La mecha que enciende el odio

Entre rearme, aranceles y la muerte del Papa, apenas ha trascendido lo que solo unas semanas antes era tema de portada: una entrevista en TVE a Luisgé Martín, autor del libro sobre José Bretón. Ante la presión social, Anagrama decidió no publicarlo. Y ahí remitió un escándalo que no solo se azuzó en redes sociales sino también desde el Gobierno, con una ministra de Igualdad afirmando que “no se puede dar voz a los asesinos”, aunque sí (esto lo apostillo yo) gobernar gracias a su apoyo parlamentario. 


La entrevista era periodísticamente interesante porque daba por primera vez la oportunidad de explicarse a un escritor lapidado antes de que su texto se leyera. Sin embargo, en el ambiente flotaba la crítica, educada, templada y con dudas, sí, pero también con un ligero paternalismo moral. Aunque no refiriéndose al programa en el que estaba participando sino a la sociedad en general, el mismo Martín denunciaba ese insidioso mecanismo de la censura actual como un peligro prefascista. Los libros ya no se prohíben por un juez. Se queman antes en la hoguera del activismo, incluso del bienintencionado. Sin necesidad de leerlos.
Los periodistas preguntaban: ¿Entiende, en cualquier caso, el dolor de Ruth (la madre de los niños asesinados)?, ¿no va a corregir nada?, ¿por qué no habló con ella?, escribiendo que Bretón había encendido la “mecha de una bomba exterminadora […] que solo Ruth podía apagar”, ¿ no cree que la está responsabilizando?, ¿por qué llama al asesino “pobrecillo”?, aunque creo comprender el sentido en que usa la palabra… Se destilaba un cierto tufo a condescendencia y tribunal inquisidor.


Explicó Luisgé Martín que entiende y empatiza con Ruth; que se equivocó no avisándola del libro, pero no le dio voz porque lo inconcebible era la mente del asesino, no de la víctima, que es fácilmente comprensible; que va a corregir un par de cosas; que con lo de “pobrecillo” se refería a pobre hombre, que aun siendo ateo siente compasión cristiana por Bretón pero lo retrata como un vulgar manipulador narcisista y un monstruo, y que por eso el asesino detesta el libro…
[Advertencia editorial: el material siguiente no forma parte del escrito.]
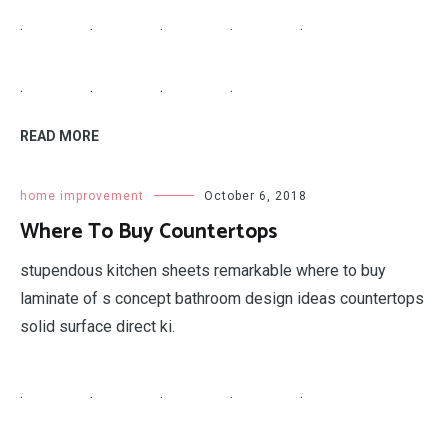
home improvement
October 6, 2018
4 Picture Collage
by 4 picture collage facebook photo templates.
.
.
.
.
.
.
.
.
.
.
.
.
.
.
READ MORE
home improvement
October 6, 2018
Antique Looking Appliances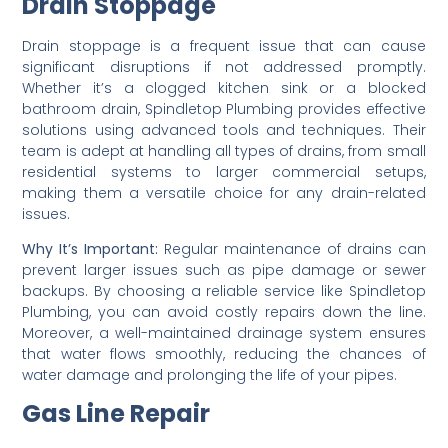
Drain Stoppage
Drain stoppage is a frequent issue that can cause
significant disruptions if not addressed promptly.
Whether it’s a clogged kitchen sink or a blocked
bathroom drain, Spindletop Plumbing provides effective
solutions using advanced tools and techniques. Their
team is adept at handling all types of drains, from small
residential systems to larger commercial setups,
making them a versatile choice for any drain-related
issues.
Why It’s Important:
Regular maintenance of drains can
prevent larger issues such as pipe damage or sewer
backups. By choosing a reliable service like Spindletop
Plumbing, you can avoid costly repairs down the line.
Moreover, a well-maintained drainage system ensures
that water flows smoothly, reducing the chances of
water damage and prolonging the life of your pipes.
Gas Line Repair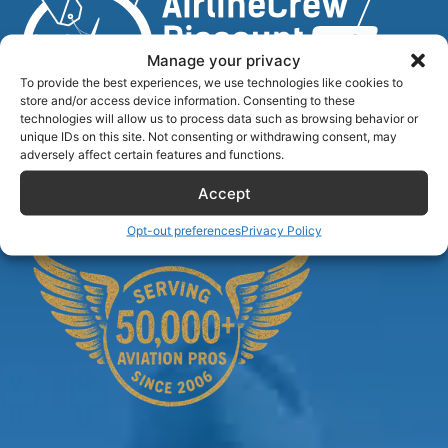
Manage your privacy
To provide the best experiences, we use technologies like cookies to
store and/or access device information. Consenting to these
technologies will allow us to process data such as browsing behavior or
unique IDs on this site. Not consenting or withdrawing consent, may
Airlinecrewdiscount.net is providing discounts only.
adversely affect certain features and functions.
You rent or buy with third parties.
Accept
Opt-out preferences
Privacy Policy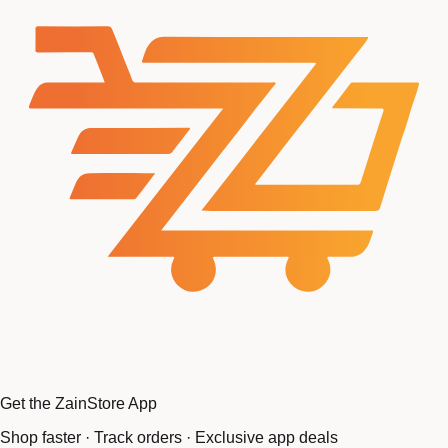
Get the ZainStore App
Shop faster · Track orders · Exclusive app deals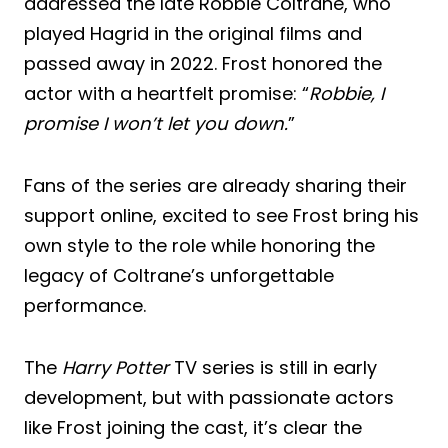
addressed the late Robbie Coltrane, who
played Hagrid in the original films and
passed away in 2022. Frost honored the
actor with a heartfelt promise: “
Robbie, I
promise I won’t let you down.
”
Fans of the series are already sharing their
support online, excited to see Frost bring his
own style to the role while honoring the
legacy of Coltrane’s unforgettable
performance.
The
Harry Potter
TV series is still in early
development, but with passionate actors
like Frost joining the cast, it’s clear the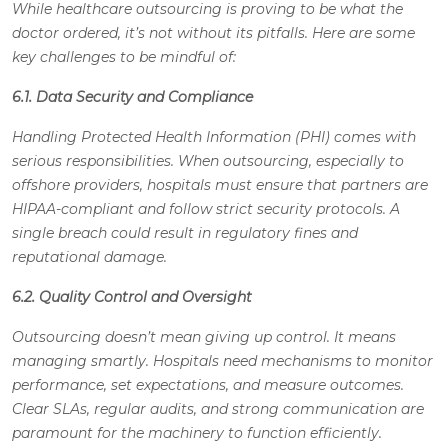
While healthcare outsourcing is proving to be what the
doctor ordered, it’s not without its pitfalls. Here are some
key challenges to be mindful of:
6.1. Data Security and Compliance
Handling Protected Health Information (PHI) comes with
serious responsibilities. When outsourcing, especially to
offshore providers, hospitals must ensure that partners are
HIPAA-compliant and follow strict security protocols. A
single breach could result in regulatory fines and
reputational damage.
6.2. Quality Control and Oversight
Outsourcing doesn’t mean giving up control. It means
managing smartly. Hospitals need mechanisms to monitor
performance, set expectations, and measure outcomes.
Clear SLAs, regular audits, and strong communication are
paramount for the machinery to function efficiently.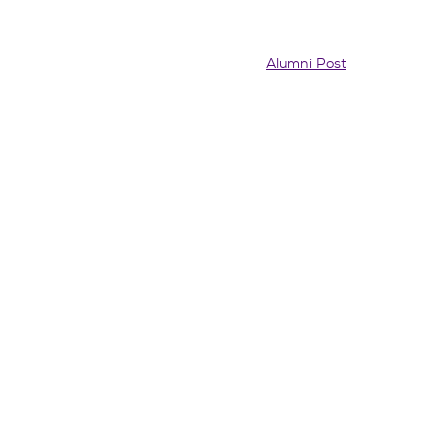
Alumni Post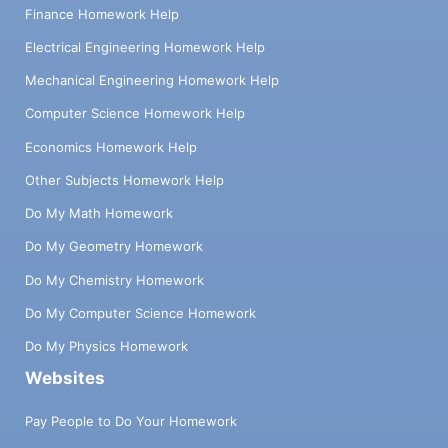
Finance Homework Help
Electrical Engineering Homework Help
Mechanical Engineering Homework Help
Computer Science Homework Help
Economics Homework Help
Other Subjects Homework Help
Do My Math Homework
Do My Geometry Homework
Do My Chemistry Homework
Do My Computer Science Homework
Do My Physics Homework
Websites
Pay People to Do Your Homework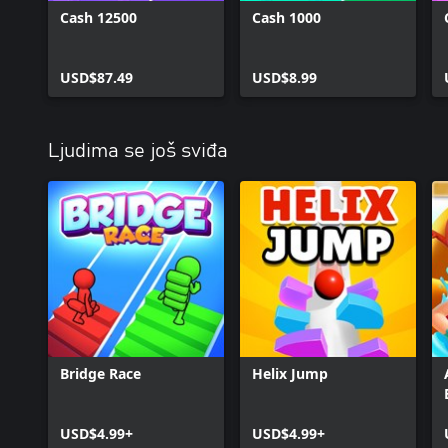
Cash 12500
Cash 1000
USD$87.49
USD$8.99
Ljudima se još sviđa
Bridge Race
Helix Jump
USD$4.99+
USD$4.99+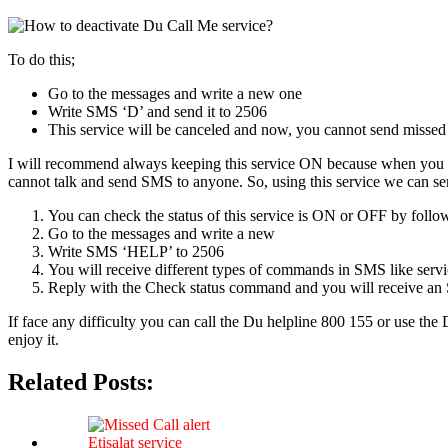
To do this;
Go to the mes­sages and write a new one
Write SMS ‘D’ and send it to 2506
This ser­vice will be can­celed and now, you can­not send missed 
I will rec­om­mend always keep­ing this ser­vice ON because when you ha
can­not talk and send SMS to any­one. So, using this ser­vice we can se
You can check the sta­tus of this ser­vice is ON or OFF by fol­low
Go to the mes­sages and write a new
Write SMS ‘HELP’ to 2506
You will receive dif­fer­ent types of com­mands in SMS like ser­vice a
Reply with the Check sta­tus com­mand and you will receive an S
If face any dif­fi­cul­ty you can call the Du helpline 800 155 or use th
enjoy it.
Related Posts: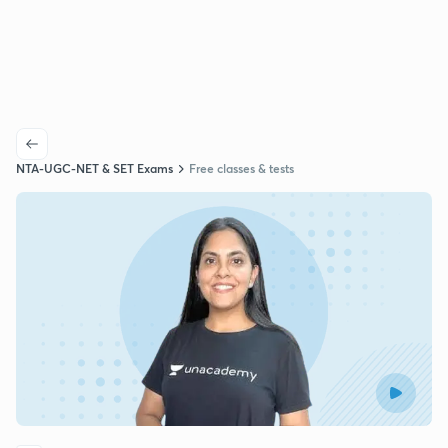
NTA-UGC-NET & SET Exams
Free classes & tests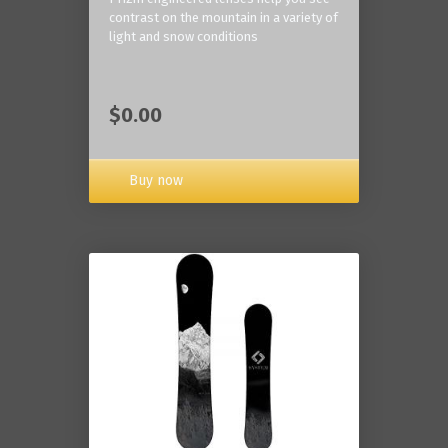
contrast on the mountain in a variety of
light and snow conditions
$0.00
Buy now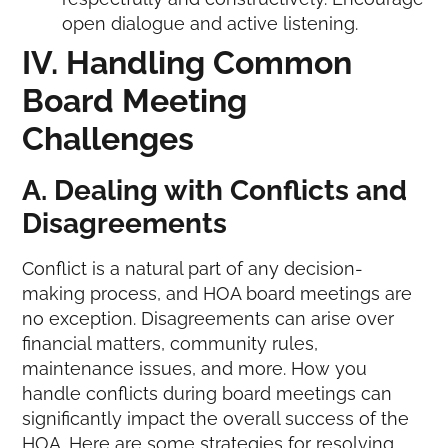
open dialogue and active listening.
IV. Handling Common
Board
Meeting
Challenges
A. Dealing with Conflicts and
Disagreements
Conflict is a natural part of any decision-
making process, and HOA board meetings are
no exception. Disagreements can arise over
financial matters, community rules,
maintenance issues, and more. How you
handle conflicts during board meetings can
significantly impact the overall success of the
HOA. Here are some strategies for resolving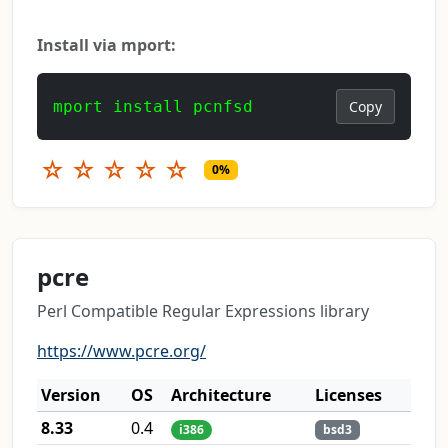
Install via mport:
mport install pcnfsd
Copy
☆
☆
☆
☆
☆
0%
pcre
Perl Compatible Regular Expressions library
https://www.pcre.org/
Version
OS
Architecture
Licenses
8.33
0.4
i386
bsd3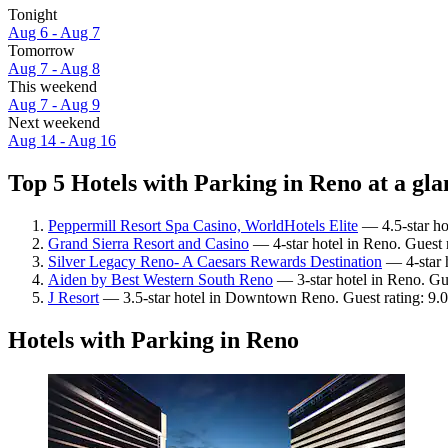
Tonight
Aug 6 - Aug 7
Tomorrow
Aug 7 - Aug 8
This weekend
Aug 7 - Aug 9
Next weekend
Aug 14 - Aug 16
Top 5 Hotels with Parking in Reno at a gla
Peppermill Resort Spa Casino, WorldHotels Elite
— 4.5-star ho
Grand Sierra Resort and Casino
— 4-star hotel in Reno. Guest 
Silver Legacy Reno- A Caesars Rewards Destination
— 4-star 
Aiden by Best Western South Reno
— 3-star hotel in Reno. Gue
J Resort
— 3.5-star hotel in Downtown Reno. Guest rating: 9.
Hotels with Parking in Reno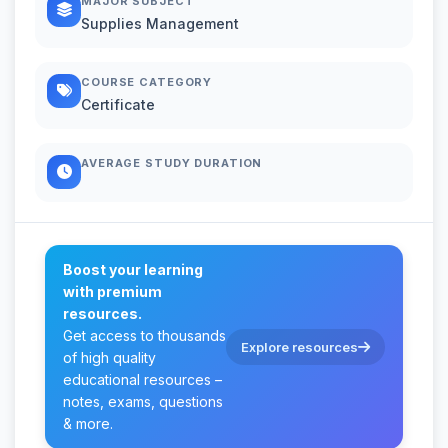
MAJOR SUBJECT
Supplies Management
COURSE CATEGORY
Certificate
AVERAGE STUDY DURATION
Boost your learning
with premium
resources.
Get access to thousands
Explore resources
of high quality
educational resources –
notes, exams, questions
& more.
Las reacciones a la entrevista en redes y comentarios de lectores han vuelto a cargar contra el escritor. Las críticas siguen siendo brutales, mientras que las que defienden la libertad de expresión como un valor esencial en democracia han sido tenues y hasta ridiculizadas. Es verdad que las respuestas de Martín han provocado alguna empatía en lo personal, porque el autor parecía un buen hombre, abrumado por tanto insulto, superando, según confesó, una depresión. Pero eso es una defensa tan emocional como lo es la hoguera. 


Estos no son buenos momentos para la racionalidad y demasiada gente, de todos los rincones políticos, aplaude que no se publiquen libros “sospechosos”. Y no solo no saltan las alarmas. Incluso hay quien dice que “es distinto prohibir un libro por lo que dice que retirar un libro por lo que hace”, cuando lo único que “hace” un libro es “decir”. Al parecer, los que pensamos así somos “creyentes”, “radicales del libro”. Admito que soy un radical de la libertad de expresión. ¿Por encima de los otros derechos fundamentales especialmente del derecho al honor, la intimidad y la propia imagen? En absoluto. Los jueces están para resolver el conflicto en cada caso. No las redes sociales, ni las emociones, ni los linchamientos que provocan el miedo de las editoriales. Y de cualquiera que no forme parte de la turba que, esa sí, enciende la mecha del odio.


Esta semana celebramos el Día del Libro, supongo que para muchos será el día del libro que no les moleste, o del que no se enteran siquiera que existe mientras disfrutan secretamente del “true crime”. “El Odio” se publicará y se leerá más. Negocio y censura juntos. Otra vez.